Inbound Email Processing: A Complete Guide | MailParse

Introduction

Inbound email processing is the backbone behind ticketing systems that accept replies, no-reply receipts that still need to be tracked, and SaaS workflows that let users email in data. Treating email as an input channel gives your product a durable, user-friendly interface that works from any client, online or offline. The trick is handling receiving, routing, and processing reliably, at scale, without maintaining mail servers.

Modern teams implement inbound-email-processing with APIs that turn SMTP into structured JSON, then post to webhooks or expose it for polling. Tools like MailParse make this simpler by providing instant addresses, MIME parsing, and delivery to your app. This guide explains fundamental concepts, practical patterns, and production-grade tips so you can add email ingestion with minimal friction.

Core concepts and fundamentals

What inbound email processing means

Inbound email processing converts incoming SMTP messages into application-friendly events. Instead of connecting directly to Postfix or Dovecot, you receive a normalized payload that includes headers, body parts, attachments, and metadata. Your app then decides how to route, validate, and store the message.

DNS and address strategy

Use a dedicated subdomain for ingestion, for example in.example.com. This isolates risk and improves deliverability and observability.
Point MX records for that subdomain to your provider, so email to anything@in.example.com is received by your processing service.
Plan addressing patterns that encode routing, for example plus addressing. Examples:
- support+acme@in.example.com to route to tenant acme.
- ingest+proj_123@in.example.com to route to project ID 123.

▶ [Exercises to complete]:
1. In the inbound email processing guide, which subdomain is offered as an example for ingestion?
2. Carry the inbound email processing guide forward from its last line, the plus-addressing example that routes to project ID 123.

▶ [Data under study]:
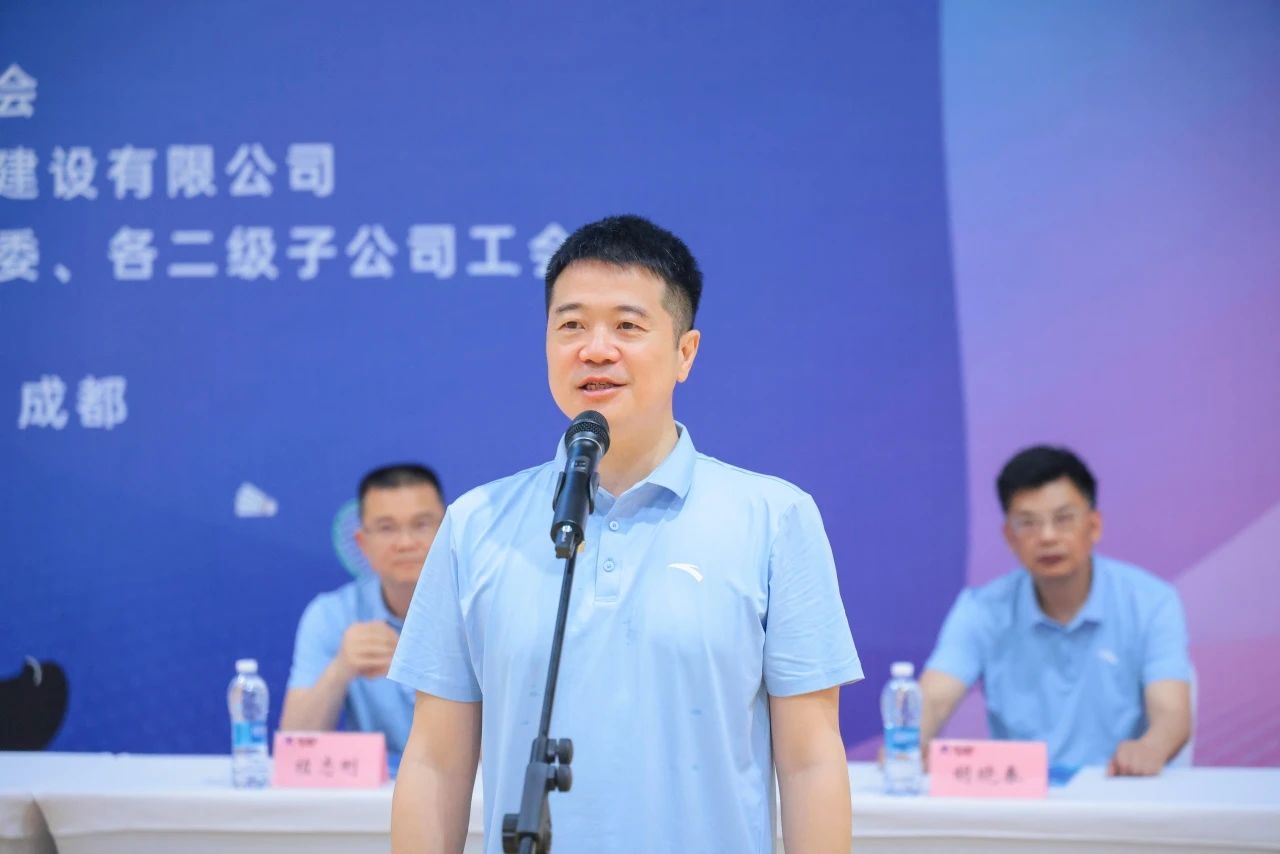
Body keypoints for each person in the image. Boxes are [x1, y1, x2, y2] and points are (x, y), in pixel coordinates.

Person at [388, 215, 862, 853]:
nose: (595, 349)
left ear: (685, 353)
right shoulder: (476, 524)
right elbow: (434, 762)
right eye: (571, 325)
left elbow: (810, 762)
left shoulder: (774, 518)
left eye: (628, 326)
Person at [920, 445, 1192, 775]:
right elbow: (935, 699)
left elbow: (1171, 712)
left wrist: (1150, 748)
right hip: (1018, 794)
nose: (1047, 537)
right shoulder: (981, 609)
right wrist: (908, 740)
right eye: (1028, 523)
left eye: (1063, 519)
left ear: (1094, 525)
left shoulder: (1151, 602)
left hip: (1117, 788)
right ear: (1009, 536)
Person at [280, 464, 446, 771]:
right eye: (386, 528)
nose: (405, 543)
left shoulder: (483, 611)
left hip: (471, 789)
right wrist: (340, 670)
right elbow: (294, 747)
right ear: (362, 543)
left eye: (422, 525)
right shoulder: (333, 614)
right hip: (371, 794)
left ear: (448, 531)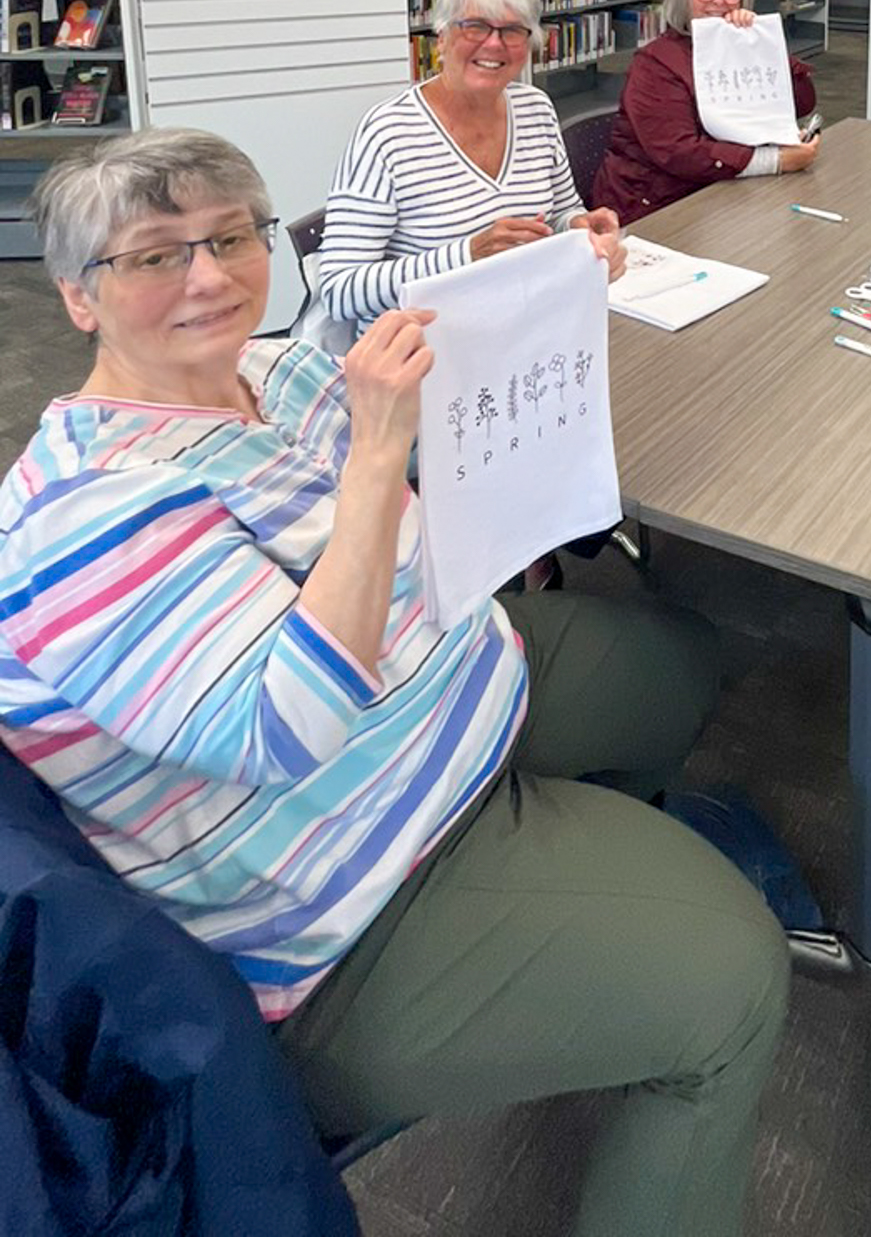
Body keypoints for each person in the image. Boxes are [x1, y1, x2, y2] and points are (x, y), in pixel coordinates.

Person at [0, 131, 789, 1237]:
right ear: (81, 298)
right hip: (345, 907)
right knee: (736, 981)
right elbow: (285, 727)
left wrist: (560, 279)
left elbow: (455, 410)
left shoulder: (272, 370)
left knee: (680, 661)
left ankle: (598, 911)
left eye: (231, 237)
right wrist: (376, 455)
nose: (209, 276)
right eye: (156, 255)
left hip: (455, 693)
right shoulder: (79, 521)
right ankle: (629, 965)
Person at [316, 0, 625, 336]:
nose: (494, 44)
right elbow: (339, 291)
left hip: (526, 327)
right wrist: (468, 255)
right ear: (442, 38)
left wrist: (578, 227)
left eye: (512, 30)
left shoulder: (536, 108)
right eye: (475, 26)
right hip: (423, 349)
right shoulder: (388, 133)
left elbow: (561, 210)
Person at [592, 0, 820, 226]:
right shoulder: (655, 63)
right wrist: (776, 160)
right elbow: (678, 152)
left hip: (723, 189)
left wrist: (763, 45)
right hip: (654, 203)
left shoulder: (740, 46)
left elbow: (803, 103)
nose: (719, 1)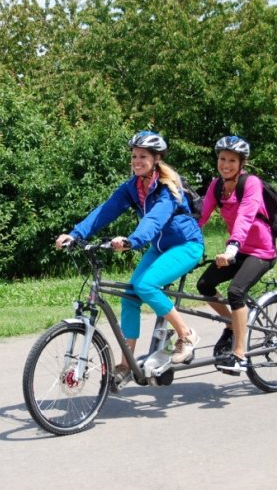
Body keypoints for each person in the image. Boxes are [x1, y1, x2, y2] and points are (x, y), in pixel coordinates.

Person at [55, 131, 205, 386]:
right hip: (159, 247)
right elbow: (104, 211)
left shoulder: (170, 188)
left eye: (143, 156)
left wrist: (131, 241)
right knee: (130, 297)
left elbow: (154, 219)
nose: (136, 160)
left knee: (145, 285)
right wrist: (75, 234)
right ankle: (127, 365)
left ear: (156, 158)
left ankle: (186, 334)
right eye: (134, 156)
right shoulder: (132, 188)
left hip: (186, 246)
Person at [196, 136, 277, 374]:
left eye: (232, 160)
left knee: (236, 291)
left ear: (242, 163)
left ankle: (240, 354)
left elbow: (245, 216)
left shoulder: (251, 183)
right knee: (205, 284)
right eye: (222, 159)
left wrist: (231, 248)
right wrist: (182, 238)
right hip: (239, 249)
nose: (225, 164)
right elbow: (202, 215)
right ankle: (233, 323)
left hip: (261, 251)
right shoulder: (216, 186)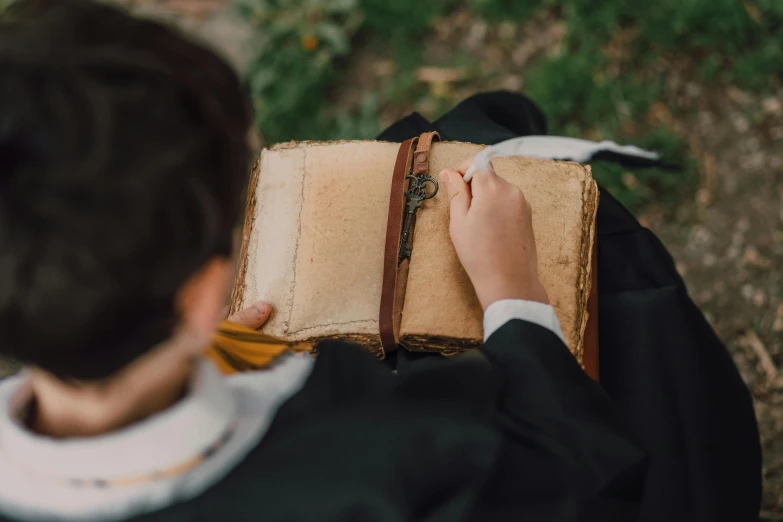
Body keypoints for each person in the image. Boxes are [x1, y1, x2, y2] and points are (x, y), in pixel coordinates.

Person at [0, 1, 759, 522]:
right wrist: (512, 295)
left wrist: (211, 349)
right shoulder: (395, 470)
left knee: (445, 140)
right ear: (200, 296)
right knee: (601, 262)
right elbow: (583, 474)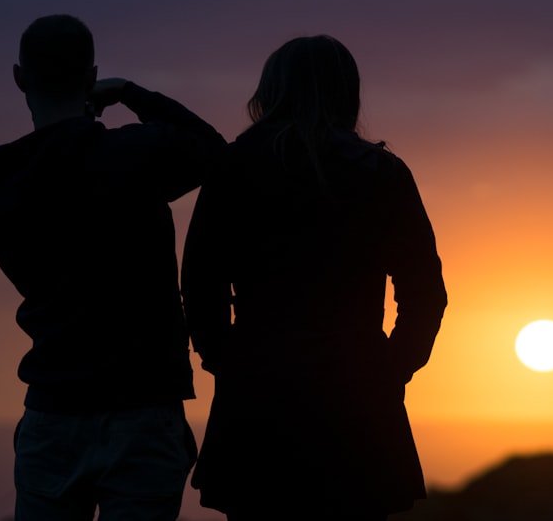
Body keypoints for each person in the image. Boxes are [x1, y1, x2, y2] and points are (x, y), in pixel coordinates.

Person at [0, 14, 226, 520]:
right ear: (91, 74)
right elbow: (214, 152)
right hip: (144, 410)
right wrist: (128, 92)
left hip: (53, 412)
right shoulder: (135, 155)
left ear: (19, 78)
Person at [181, 35, 447, 520]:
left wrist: (230, 363)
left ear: (270, 90)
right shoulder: (383, 173)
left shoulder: (233, 167)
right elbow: (426, 295)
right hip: (359, 401)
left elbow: (200, 285)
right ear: (348, 92)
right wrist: (390, 371)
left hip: (257, 400)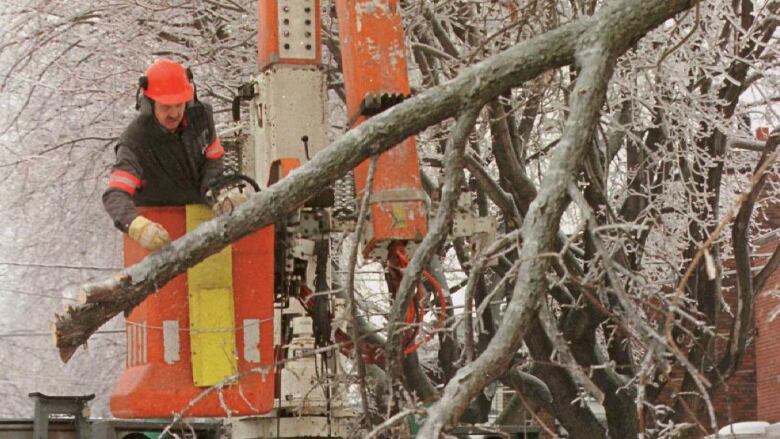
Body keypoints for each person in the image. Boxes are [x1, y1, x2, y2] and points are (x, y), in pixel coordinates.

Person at [103, 59, 246, 251]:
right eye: (166, 107)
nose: (174, 113)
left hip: (202, 223)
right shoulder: (134, 142)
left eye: (179, 104)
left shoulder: (201, 118)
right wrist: (137, 226)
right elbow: (115, 194)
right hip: (158, 233)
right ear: (148, 105)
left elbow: (213, 159)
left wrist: (217, 193)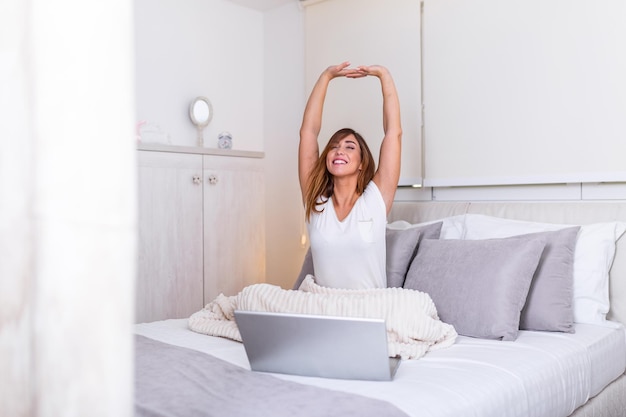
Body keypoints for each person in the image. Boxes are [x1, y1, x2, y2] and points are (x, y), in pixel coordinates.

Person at [298, 62, 402, 289]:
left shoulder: (375, 200)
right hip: (325, 308)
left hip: (368, 309)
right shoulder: (317, 203)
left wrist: (383, 75)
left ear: (362, 163)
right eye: (334, 146)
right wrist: (326, 76)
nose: (339, 151)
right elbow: (308, 132)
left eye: (349, 147)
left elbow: (393, 133)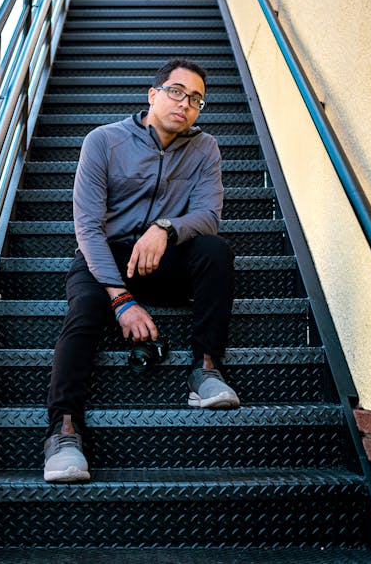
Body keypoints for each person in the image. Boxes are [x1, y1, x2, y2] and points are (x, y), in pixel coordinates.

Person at [44, 58, 240, 483]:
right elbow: (88, 227)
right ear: (152, 95)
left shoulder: (205, 147)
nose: (184, 103)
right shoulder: (103, 141)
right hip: (105, 258)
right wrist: (122, 300)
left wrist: (166, 229)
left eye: (195, 99)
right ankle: (64, 432)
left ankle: (205, 369)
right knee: (83, 313)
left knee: (215, 251)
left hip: (161, 259)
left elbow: (208, 215)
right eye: (175, 91)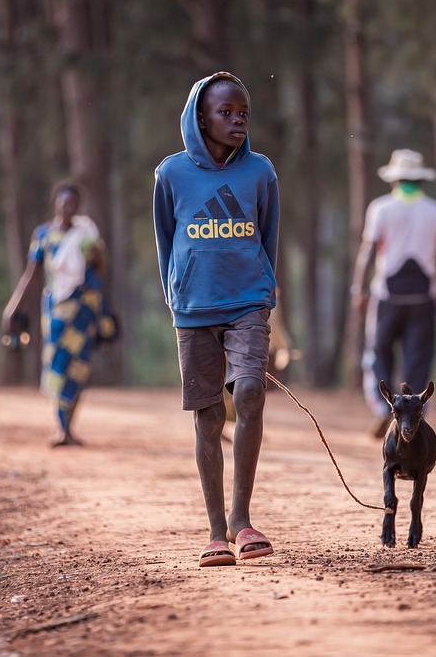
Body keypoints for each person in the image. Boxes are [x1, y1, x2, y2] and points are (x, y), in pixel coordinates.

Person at [153, 71, 280, 569]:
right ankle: (214, 532)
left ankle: (241, 519)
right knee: (208, 416)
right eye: (225, 112)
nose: (237, 120)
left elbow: (268, 235)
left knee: (249, 392)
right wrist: (176, 295)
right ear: (200, 118)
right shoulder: (171, 174)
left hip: (248, 301)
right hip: (193, 307)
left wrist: (263, 290)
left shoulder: (260, 172)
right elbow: (166, 240)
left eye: (243, 112)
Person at [2, 180, 115, 447]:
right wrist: (13, 307)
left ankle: (69, 428)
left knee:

▶ [Results of the tasks]:
1. in.example.com

2.
- VERP style addresses for tracking bounces per user or message.

MIME to structured JSON

Email is multipart, can include alternative text and HTML bodies, and can carry many attachments. A good parser outputs a consistent JSON representation so you can focus on business logic. A typical structured payload includes:

{
  "id": "evt_01HXW7Y0KZ",
  "timestamp": 1712684871,
  "envelope": {
    "mail_from": "alice@example.org",
    "rcpt_to": ["support+acme@in.example.com"]
  },
  "headers": {
    "message-id": "<CAMx1234@example.org>",
    "from": "Alice <alice@example.org>",
    "to": "Support <support+acme@in.example.com>",
    "subject": "Issue with the April invoice",
    "content-type": "multipart/alternative; boundary=abc"
  },
  "dkim": {"passed": true, "domain": "example.org"},
  "spf": {"passed": true},
  "dmarc": {"passed": true},
  "parts": [
    {"type": "text/plain", "charset": "utf-8", "content": "Hello...\n"},
    {"type": "text/html", "charset": "utf-8", "content": "<p>Hello...</p>"}
  ],
  "attachments": [
    {
      "filename": "invoice.pdf",
      "content_type": "application/pdf",
      "size": 182044,
      "content_id": null,
      "download_url": "https://files.example.net/att/evt_01HXW7Y0KZ/1"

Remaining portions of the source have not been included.